Knowing that the issue occurred at 2020-0324-06:57 we looked at the log file that was created before this time stamp in /var/log/ecs/
We saw the following in the file highlighted in red.
This would normally signal an issue with the network but these two Communication Manager servers are virtual machines connected by a virtual network so there is no real physical network between them. Due to the high speeds and low latency of these virtual networks, it is not very likely that an underlying network is truly the cause of our issue.
Cause of our issue?
Since these are virtual machines it is important that we check the reservations for CPU and memory that are given to the virtual machine. These reservations essentially set aside a certain amount of memory and CPU from VMware and allocate it to our virtual machines so it is always available.
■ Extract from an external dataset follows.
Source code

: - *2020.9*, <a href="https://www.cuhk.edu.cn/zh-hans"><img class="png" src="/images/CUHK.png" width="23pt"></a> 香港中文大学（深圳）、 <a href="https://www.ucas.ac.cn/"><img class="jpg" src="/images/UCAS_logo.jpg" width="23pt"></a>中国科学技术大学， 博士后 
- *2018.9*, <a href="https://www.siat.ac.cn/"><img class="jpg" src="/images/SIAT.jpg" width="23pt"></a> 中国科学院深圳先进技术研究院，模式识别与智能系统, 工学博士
This way if the resources on the physical servers ever get scarce we can be assured that our Avaya Communication Manager Virtual Machines always have what they need.
Checking our resources
In order to check the resources available to each virtual machine, we can run the following commands on each Communication Manager server.
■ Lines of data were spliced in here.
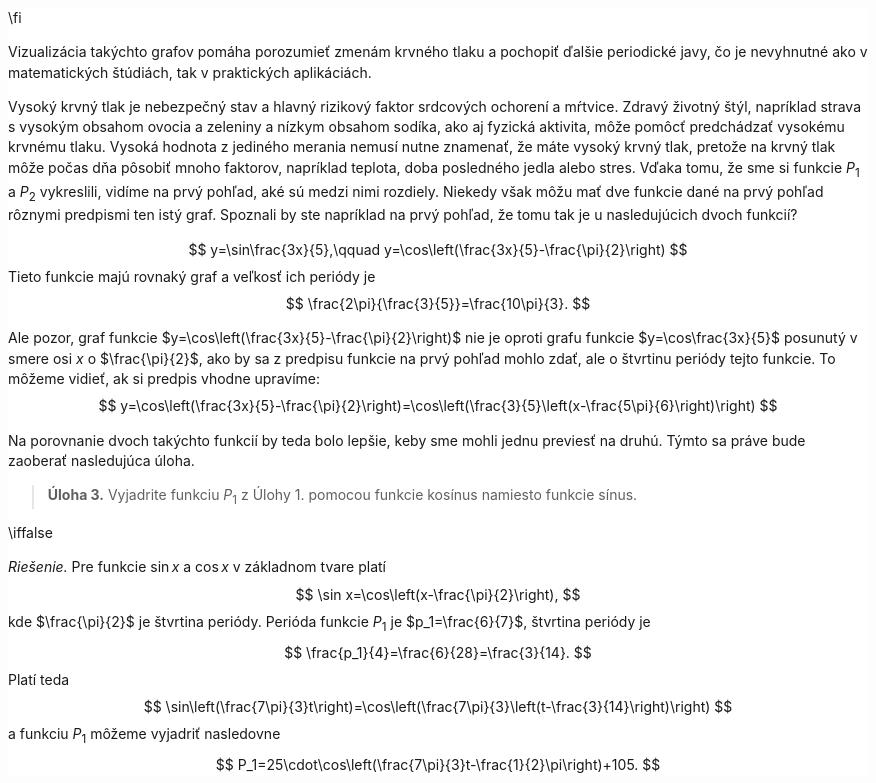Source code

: \fi

Vizualizácia takýchto grafov pomáha porozumieť zmenám krvného tlaku a pochopiť ďalšie periodické javy, čo je nevyhnutné ako v matematických štúdiách, tak v praktických aplikáciách.

Vysoký krvný tlak je nebezpečný stav a hlavný rizikový faktor srdcových ochorení a mŕtvice. Zdravý životný štýl, napríklad strava s vysokým obsahom ovocia a zeleniny a nízkym obsahom sodíka, ako aj fyzická aktivita, môže pomôcť predchádzať vysokému krvnému tlaku. Vysoká hodnota z jediného merania nemusí nutne znamenať, že máte vysoký krvný tlak, pretože na krvný tlak môže počas dňa pôsobiť mnoho faktorov, napríklad teplota, doba posledného jedla alebo stres.
Vďaka tomu, že sme si funkcie $P_1$ a $P_2$ vykreslili, vidíme na prvý pohľad, aké sú medzi nimi rozdiely. Niekedy však môžu mať dve funkcie dané na prvý pohľad rôznymi predpismi ten istý graf. Spoznali by ste napríklad na prvý pohľad, že tomu tak je u nasledujúcich dvoch funkcií?

$$
y=\sin\frac{3x}{5},\qquad y=\cos\left(\frac{3x}{5}-\frac{\pi}{2}\right)
$$ 
Tieto funkcie majú rovnaký graf a veľkosť ich periódy je 
$$
\frac{2\pi}{\frac{3}{5}}=\frac{10\pi}{3}.
$$

Ale pozor, graf funkcie $y=\cos\left(\frac{3x}{5}-\frac{\pi}{2}\right)$ nie je oproti grafu funkcie 
$y=\cos\frac{3x}{5}$ posunutý v smere osi $x$ o $\frac{\pi}{2}$, 
ako by sa z predpisu funkcie na prvý pohľad mohlo zdať, ale o štvrtinu periódy tejto funkcie.
To môžeme vidieť, ak si predpis vhodne upravíme:
$$
y=\cos\left(\frac{3x}{5}-\frac{\pi}{2}\right)=\cos\left(\frac{3}{5}\left(x-\frac{5\pi}{6}\right)\right)
$$

Na porovnanie dvoch takýchto funkcií by teda bolo lepšie,
keby sme mohli jednu previesť na druhú.
Týmto sa práve bude zaoberať nasledujúca úloha.

> **Úloha 3.** Vyjadrite funkciu $P_1$ z Úlohy 1. 
> pomocou funkcie kosínus namiesto funkcie sínus. 

\iffalse

*Riešenie.*  Pre funkcie $\sin x$ a $\cos x$ v základnom tvare platí 
$$
\sin x=\cos\left(x-\frac{\pi}{2}\right),
$$ 
kde $\frac{\pi}{2}$ je štvrtina periódy.
Perióda funkcie $P_1$ je $p_1=\frac{6}{7}$, štvrtina periódy je 
$$
\frac{p_1}{4}=\frac{6}{28}=\frac{3}{14}.
$$
Platí teda 
$$
\sin\left(\frac{7\pi}{3}t\right)=\cos\left(\frac{7\pi}{3}\left(t-\frac{3}{14}\right)\right)
$$
a funkciu $P_1$ môžeme vyjadriť nasledovne
$$
P_1=25\cdot\cos\left(\frac{7\pi}{3}t-\frac{1}{2}\pi\right)+105.
$$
dadmin@server> vmware-toolbox-cmd stat cpures 0 MHz dadmin@server> vmware-toolbox-cmd stat memres 0 MB |
These commands should return a value that was determined at the time of deployment depending on what architecture was selected.
For Communication Manager, you can review this link and go to page 17.
But in our case these commands returned zero so steps need to be taken to shut down the virtual machines, adjust the CPU and Memory reservations in VMware according to the referenced link and turn the virtual machines back on.
Verify with the vmware-toolbox-cmd commands after the VMware adjustments have been made to verify they are correct.
dadmin@server> vmware-toolbox-cmd stat cpures 6510 MHz dadmin@server> vmware-toolbox-cmd stat memres 5120 MB dadmin@server> |
This will give the virtual machine the correct resources that it needs to operate correctly.